# Fivics equipment, what do you think of it?



## GoldArcher403 (Jun 25, 2014)

They are a young company so they don't have the same reputation as others like Win&Win and Hoyt. However that is not a reflection of quality. I have not owned a Fivics bow, but I have used many accessories from them. The results were mixed. I got some really really good products, and some not so nice ones.... For instance, I bought a Polite 3 finger tab from them. Marvelous little thing to shoot with. Very high quality tab that was ergonomic in the hand. Yet, I bought the Fivics flethching jig which was somewhat junky and not well made. It broke after a year. The base just randomly separated from the rotating arrow vise. Had to garbage it. 
All that being said, I have heard on many occasion that Fivics is getting better and better. People used to shame them for making "GMX clones" and not being original. A few of their bows are really similar looking to top end Hoyt. They had a very small line of entry to mid level bows in the beginning, but now they have an extensive line up with high end equipment with originality to it that is even seen in pro hands now. Marco Galiazzo from Italy uses a Fivics Titan X2 riser with the Titan limbs. Their stabilizers are gaining popularity as well.

Overall, I think they are a good company. I feel like they did a lot of R&D and have greatly improved over the years. Their bows have certainly improved. Their finger tabs have always been killer. That's what Fivics is best known for.

--- Supplied information ---
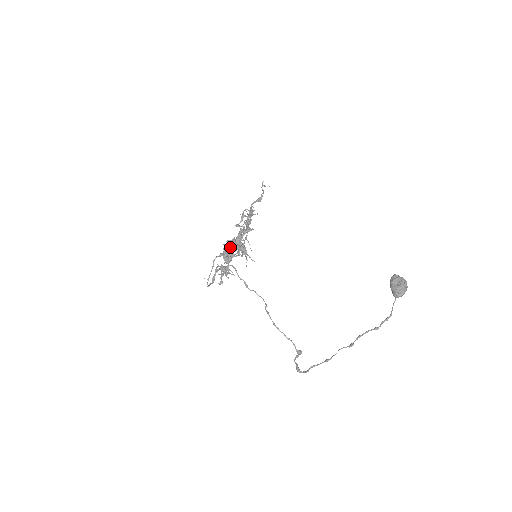
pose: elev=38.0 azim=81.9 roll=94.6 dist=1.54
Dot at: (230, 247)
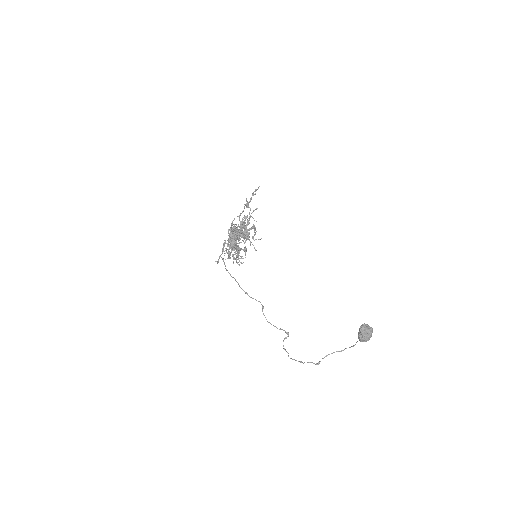
Dot at: occluded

--- Work to do ---
Please quote the Fivics equipment thread from "Overall, I think" to "best known for.", word for word.

--- Task response ---
Overall, I think they are a good company. I feel like they did a lot of R&D and have greatly improved over the years. Their bows have certainly improved. Their finger tabs have always been killer. That's what Fivics is best known for.